熱中症2009/07/27 21:09

熱中症とは暑い環境で起る熱射病の総称で, 熱痙攣, 熱疲労, 熱射病 (日射病) の 3 段階がある.

人間は熱を産生したり, 放散したりする事によって, 常に体温を 36 度前後に保っている. 身体は暑いと皮膚に血液を多く送って冷却し, 発汗によって体温を下げる機能を持っている. けれども, 発汗が大量過ぎて脱水症状になるとこの働きが充分には機能しなくなり, 熱が体内に籠って腦の中枢機能に異常が起きる. この様に, 熱産生と熱放散の体温調節機能が障害されると熱中症になるのである.

熱中症は, 夏の炎天下に屋外で体育やスポーツに熱中する若者に多いと言う印象を持つ方が多いかも知れないが, 高齢者が閉め切った自宅の部屋で罹るケースも少なくない. また, 母親がパチンコに熱中している間に, 車中に置き去りにされた幼児が熱中症に罹って死亡したと言うニュースも時々耳にする. 特に夏期は乳幼児や高齢者に起り易いので注意が必要である.

最も重く死に至るのが「熱射病」. 体温が急激に上昇して 40 度を超えると, 所謂「ショック状態」となり, 意識がなくなってしまう. 極端な場合には, 多臓器不全となり, 死に至る事もある. 熱射病は幼児や病人, 老人は周囲の温度が高い状況が長く続くと罹り易い. 自宅室内であっても, 気温 25 度, 湿度 70% 以上は危険水域と言える. 寝ていても罹る事がある. 熱射病になると 40 度を超える高体温で血管の内膜に障害が起き, 殆どに出血傾向が現れる. 皮膚が赤くなる症状も出る. 小児や老人には余り発汗が見られないが, 運動中の若者は, 異常なほどの発汗や痙攣を起す. そして頭痛, 手足の知覚障害, 瞳孔散大等の諸症状が現れ, 失神や痙攣・ショック状態に進む. 呼び掛けても応答が鈍く, うわ言を発する様な時には, 直ぐに全身を冷やして, 救急車を呼んで病院へ連れて行かねば危険である. 熱射病にまで進行すると, 多臓器不全に陥り 3 時間と経たず死亡する危険があるからである.
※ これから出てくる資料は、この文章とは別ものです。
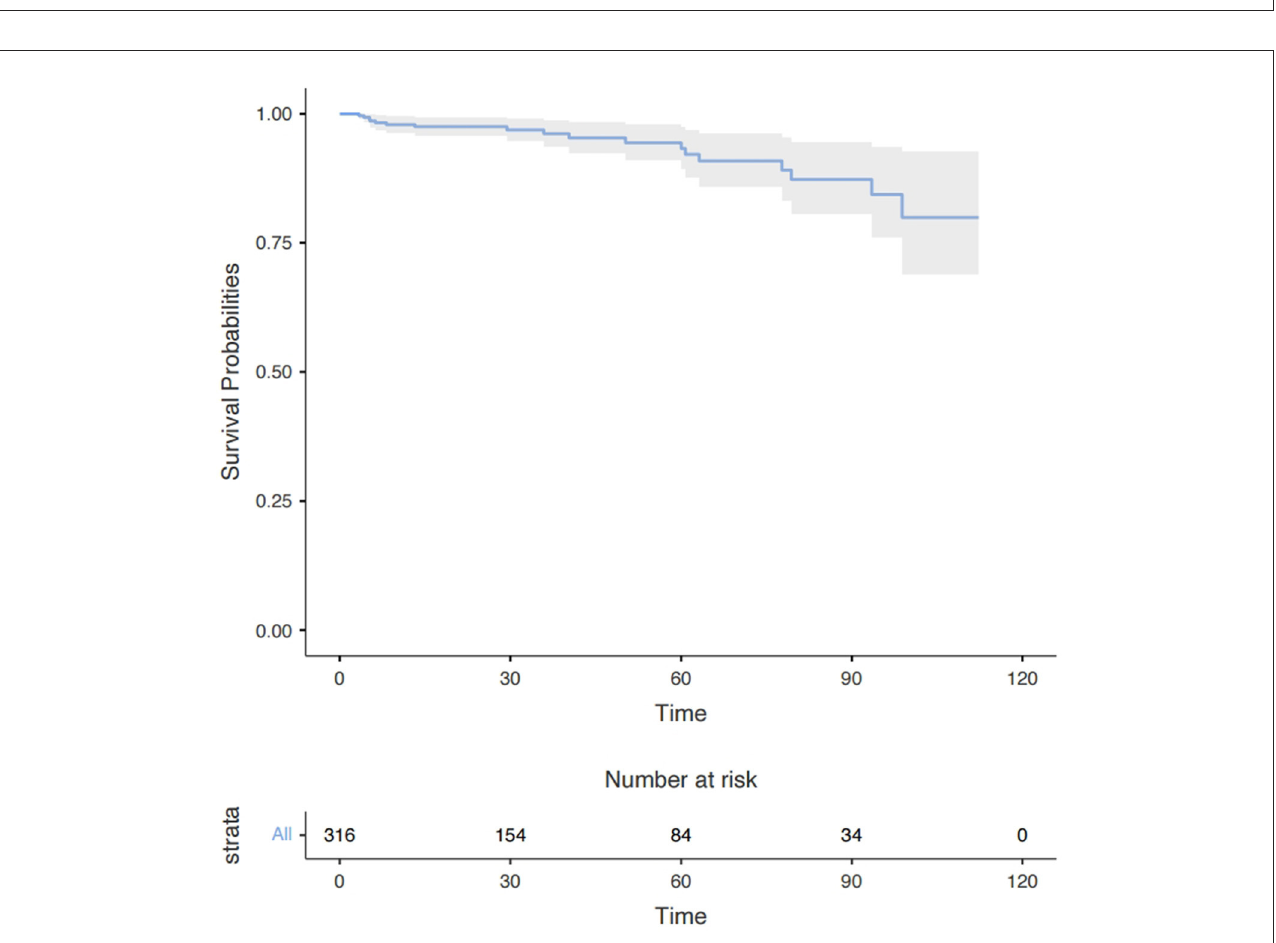
FIGURE3 Long-term survival in all patients with moderate AI and concomitant mild MR after the surgery. Data are presented as median with interquartile range. AI, aortic insufficiency; MR, mitral regurgitation.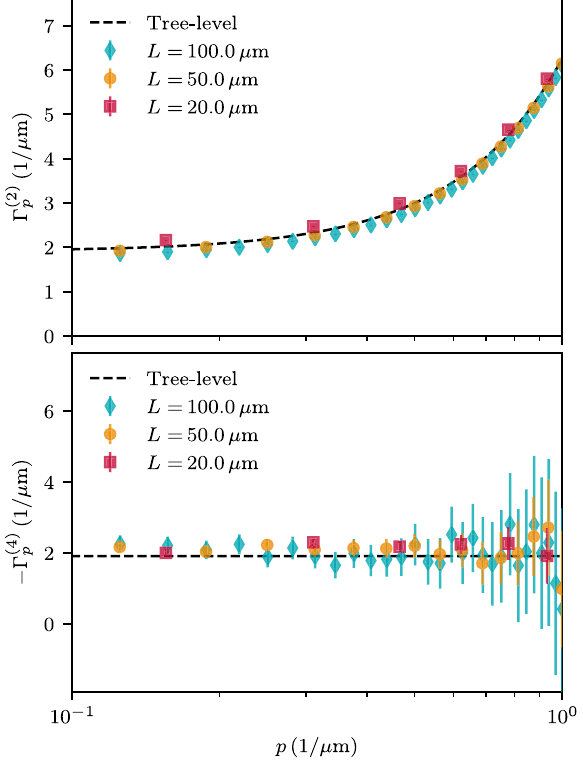
FIG. 3. The 1PI vertices in the weak coupling regime at Q ≈ 11 . 52 calculated from the numerical data for different volumes L ¼ 20 (red squares), 50 (orange circles), and 100 μ m (blue diamonds). The 1PI two-point function (upper) and 1PI four- vertex (lower) show excellent agreement with the tree-level prediction (dashed black line) for a wide range of momenta. The results are obtained from 10 8 samples. The error bars indicate the standard error of the mean.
一番軽いのは「熱痙攣」で, これは, 多量に発汗した結果, 塩分が欠乏し筋肉が痙攣を起すもの. スポーツで汗を掻き, 水分だけ補給して行くと, 塩分が失われ, 筋肉の興奮性が強まって筋肉痛を伴う痙攣が起きるのである. 平滑筋も痙攣するため, 腹痛や嘔吐, 口渇, 目眩, 頭痛も出るが, 体温は軽く上がる程度.である. 睡眠不足, 朝食を食べないなどの生活の乱れも下痢を招き, 熱中症の元になる. 脱水症状では集注力も落ちてトレーニング効果も低下する. 応急処置としては, 軽い眩暈や吐き気の場合であれば, 衣服を脱がせて日陰など風の流れる涼しい場所に移し, 適度の塩分を含んだスポーツドリンクないしは茶匙 1 杯 (5 G) 程度の塩を入れた水 (500 ml) 等を補給してやると良い.

一方, 「熱疲労」は発汗による脱水に加え, 身体の放熱反応が追いつかない状態を言う. 調整機能が破綻して体温は 41 度くらいまで上がり, 末梢血管が拡張して循環不全を起す. とにかく体温を下げる事. 処置が遅いと最も危険な「熱射病」に移行してしまう.